Contributing Editor Jenna Hatfield (@FireMom ( http://twitter.com/FireMom )) blogs at Stop, Drop and Blog ( http://stopdropandblog.com ) and The Chronicles of Munchkin Land ( http://thechroniclesofmunchkinland.com ). She is a freelance writer and newspaper photographer.

SherriK20 5 pts

I, too, struggle with this success thing. I started college as a dance major and was told to switch to something more lucrative. I did and ended up in a series of marketing and advertising jobs. THEN... had four kids - and with childcare so expensive, I stayed at home. I'm still here (youngest 2) - writing, blogging, taking classes, volunteering, etc. I often feel like I'm spinning my wheels UNTIL I remember that, while working and making "good" money, I was still looking, wondering, exploring - trying to find what I really wanted to do and NOW I see this lull (or how I've been perceiving it) as good - as an opportunity to become the best... whatever - fledgling pastry chef, freelance writer, gardening expert, closet clothes designer -whatever!

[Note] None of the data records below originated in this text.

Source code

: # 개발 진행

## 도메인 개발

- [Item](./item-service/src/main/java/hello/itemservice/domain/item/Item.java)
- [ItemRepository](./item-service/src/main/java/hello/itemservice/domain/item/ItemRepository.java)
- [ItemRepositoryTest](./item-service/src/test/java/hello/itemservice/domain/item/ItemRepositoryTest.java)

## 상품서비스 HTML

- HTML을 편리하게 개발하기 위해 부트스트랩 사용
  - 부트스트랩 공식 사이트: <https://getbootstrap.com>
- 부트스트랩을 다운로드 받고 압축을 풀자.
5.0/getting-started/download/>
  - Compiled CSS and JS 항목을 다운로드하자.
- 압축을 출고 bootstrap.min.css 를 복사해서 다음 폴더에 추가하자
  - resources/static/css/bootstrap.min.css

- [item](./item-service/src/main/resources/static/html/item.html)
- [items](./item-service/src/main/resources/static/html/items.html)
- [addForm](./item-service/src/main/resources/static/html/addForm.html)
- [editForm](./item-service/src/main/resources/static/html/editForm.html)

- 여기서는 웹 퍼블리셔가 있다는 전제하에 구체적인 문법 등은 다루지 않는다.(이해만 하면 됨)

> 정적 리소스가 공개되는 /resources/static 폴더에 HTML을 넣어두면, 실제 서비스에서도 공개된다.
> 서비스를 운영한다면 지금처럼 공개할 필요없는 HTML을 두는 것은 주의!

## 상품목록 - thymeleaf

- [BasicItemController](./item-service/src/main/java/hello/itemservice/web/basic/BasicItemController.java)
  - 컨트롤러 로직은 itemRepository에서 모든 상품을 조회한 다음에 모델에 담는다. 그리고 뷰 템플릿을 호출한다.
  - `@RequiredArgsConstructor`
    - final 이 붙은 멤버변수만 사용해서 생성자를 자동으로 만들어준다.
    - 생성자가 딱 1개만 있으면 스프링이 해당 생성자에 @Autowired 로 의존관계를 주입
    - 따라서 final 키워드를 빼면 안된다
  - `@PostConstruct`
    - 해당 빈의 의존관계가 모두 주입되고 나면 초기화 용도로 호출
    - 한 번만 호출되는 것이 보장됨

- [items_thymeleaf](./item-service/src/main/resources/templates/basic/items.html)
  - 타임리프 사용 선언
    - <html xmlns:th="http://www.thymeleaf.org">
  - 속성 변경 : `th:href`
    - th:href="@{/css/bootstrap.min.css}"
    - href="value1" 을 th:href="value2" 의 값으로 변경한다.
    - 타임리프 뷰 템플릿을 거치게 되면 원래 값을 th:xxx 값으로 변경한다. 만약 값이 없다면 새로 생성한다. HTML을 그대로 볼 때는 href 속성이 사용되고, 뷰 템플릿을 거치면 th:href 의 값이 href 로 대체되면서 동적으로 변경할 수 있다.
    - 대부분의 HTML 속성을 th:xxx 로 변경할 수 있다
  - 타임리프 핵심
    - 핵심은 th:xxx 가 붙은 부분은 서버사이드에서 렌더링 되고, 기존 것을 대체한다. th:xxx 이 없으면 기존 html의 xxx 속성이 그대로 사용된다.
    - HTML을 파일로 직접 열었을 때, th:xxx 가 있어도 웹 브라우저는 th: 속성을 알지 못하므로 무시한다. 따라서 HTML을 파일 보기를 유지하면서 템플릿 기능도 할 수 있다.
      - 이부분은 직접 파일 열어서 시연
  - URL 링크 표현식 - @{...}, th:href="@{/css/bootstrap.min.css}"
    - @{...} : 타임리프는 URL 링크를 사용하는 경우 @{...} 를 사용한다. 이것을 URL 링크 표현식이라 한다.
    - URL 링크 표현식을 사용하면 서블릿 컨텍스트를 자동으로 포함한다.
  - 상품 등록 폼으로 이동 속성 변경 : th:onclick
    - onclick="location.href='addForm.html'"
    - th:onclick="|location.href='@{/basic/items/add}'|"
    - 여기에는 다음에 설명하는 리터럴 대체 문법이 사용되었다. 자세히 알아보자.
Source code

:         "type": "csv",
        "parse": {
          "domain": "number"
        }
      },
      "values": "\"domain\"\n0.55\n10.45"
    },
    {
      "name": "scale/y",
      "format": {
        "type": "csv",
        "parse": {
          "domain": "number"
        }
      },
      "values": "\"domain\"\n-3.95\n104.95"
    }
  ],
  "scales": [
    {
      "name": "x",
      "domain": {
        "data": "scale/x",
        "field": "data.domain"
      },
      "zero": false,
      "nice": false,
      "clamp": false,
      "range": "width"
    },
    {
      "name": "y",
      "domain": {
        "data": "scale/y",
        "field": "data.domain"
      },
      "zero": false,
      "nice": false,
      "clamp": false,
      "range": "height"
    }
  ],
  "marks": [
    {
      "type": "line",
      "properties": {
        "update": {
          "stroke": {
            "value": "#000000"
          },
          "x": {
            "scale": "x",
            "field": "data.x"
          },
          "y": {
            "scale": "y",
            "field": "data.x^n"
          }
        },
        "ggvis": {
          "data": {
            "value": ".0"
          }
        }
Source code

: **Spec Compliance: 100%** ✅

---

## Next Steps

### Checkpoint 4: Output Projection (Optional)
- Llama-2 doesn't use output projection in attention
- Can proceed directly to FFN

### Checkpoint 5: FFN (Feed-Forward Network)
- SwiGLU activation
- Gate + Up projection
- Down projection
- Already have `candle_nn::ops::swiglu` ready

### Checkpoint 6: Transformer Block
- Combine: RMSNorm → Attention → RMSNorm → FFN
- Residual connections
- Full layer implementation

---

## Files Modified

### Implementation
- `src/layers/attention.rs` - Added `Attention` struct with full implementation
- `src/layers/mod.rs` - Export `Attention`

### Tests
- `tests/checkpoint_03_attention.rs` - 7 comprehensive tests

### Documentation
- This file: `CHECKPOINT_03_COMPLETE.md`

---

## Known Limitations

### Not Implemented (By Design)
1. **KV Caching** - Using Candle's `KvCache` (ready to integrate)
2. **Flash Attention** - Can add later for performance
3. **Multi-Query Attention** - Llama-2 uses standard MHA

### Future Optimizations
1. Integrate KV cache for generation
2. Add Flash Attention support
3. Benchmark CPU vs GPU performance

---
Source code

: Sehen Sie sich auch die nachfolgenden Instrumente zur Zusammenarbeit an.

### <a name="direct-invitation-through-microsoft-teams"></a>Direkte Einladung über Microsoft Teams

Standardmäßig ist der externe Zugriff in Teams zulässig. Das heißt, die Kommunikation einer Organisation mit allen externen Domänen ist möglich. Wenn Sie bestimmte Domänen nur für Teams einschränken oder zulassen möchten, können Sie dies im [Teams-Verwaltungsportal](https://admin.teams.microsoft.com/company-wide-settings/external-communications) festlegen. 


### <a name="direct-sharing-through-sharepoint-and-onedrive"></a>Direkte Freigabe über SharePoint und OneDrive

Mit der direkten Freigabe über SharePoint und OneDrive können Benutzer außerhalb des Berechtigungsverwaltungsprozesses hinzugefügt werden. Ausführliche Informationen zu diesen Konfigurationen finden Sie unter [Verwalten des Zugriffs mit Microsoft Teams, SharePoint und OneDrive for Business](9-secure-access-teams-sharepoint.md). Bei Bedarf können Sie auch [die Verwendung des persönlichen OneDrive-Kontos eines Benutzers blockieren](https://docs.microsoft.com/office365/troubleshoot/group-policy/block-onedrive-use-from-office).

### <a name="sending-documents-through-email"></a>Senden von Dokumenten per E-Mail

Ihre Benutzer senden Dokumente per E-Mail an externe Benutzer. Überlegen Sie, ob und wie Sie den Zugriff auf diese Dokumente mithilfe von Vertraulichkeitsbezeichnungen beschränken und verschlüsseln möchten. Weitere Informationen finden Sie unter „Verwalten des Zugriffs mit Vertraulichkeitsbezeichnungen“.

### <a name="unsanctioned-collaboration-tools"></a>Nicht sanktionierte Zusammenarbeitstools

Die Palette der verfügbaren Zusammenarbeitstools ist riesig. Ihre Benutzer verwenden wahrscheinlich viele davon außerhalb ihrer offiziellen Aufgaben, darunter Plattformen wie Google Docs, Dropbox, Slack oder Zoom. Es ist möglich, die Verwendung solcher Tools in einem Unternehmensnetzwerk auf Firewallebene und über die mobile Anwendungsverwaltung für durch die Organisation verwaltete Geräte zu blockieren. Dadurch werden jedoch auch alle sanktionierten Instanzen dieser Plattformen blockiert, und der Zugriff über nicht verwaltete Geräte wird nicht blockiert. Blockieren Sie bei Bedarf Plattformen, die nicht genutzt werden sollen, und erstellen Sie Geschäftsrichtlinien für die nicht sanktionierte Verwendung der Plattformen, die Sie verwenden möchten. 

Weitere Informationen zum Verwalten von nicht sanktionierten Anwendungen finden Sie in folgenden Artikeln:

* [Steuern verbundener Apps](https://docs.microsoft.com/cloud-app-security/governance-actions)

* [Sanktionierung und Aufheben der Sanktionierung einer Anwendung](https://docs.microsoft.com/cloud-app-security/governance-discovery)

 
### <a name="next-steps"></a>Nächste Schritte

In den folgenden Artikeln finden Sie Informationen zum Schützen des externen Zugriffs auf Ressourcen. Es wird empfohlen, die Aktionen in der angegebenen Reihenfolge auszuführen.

Anyway - hubby and I are younger than some of our peers (why did you guys have kids so young?) - older than others and (why did you guys have kids so old? ;-).... quite like being in the middle. He is a former "band guy" - me a dancer - now.... we are parents and we work, but... kinda / sorta see all these new beginnings / lack of success in one area / great success in another as adventures - life-affirming in that we didn't get stuck in the party trend when we were young or the mini van trend when we transitioned to.... um... not college partiers anymore.

I guess all this is learned through experience. You sound like you're appropriately introspective BUT listening to others a bit. Stay your personal path :-)!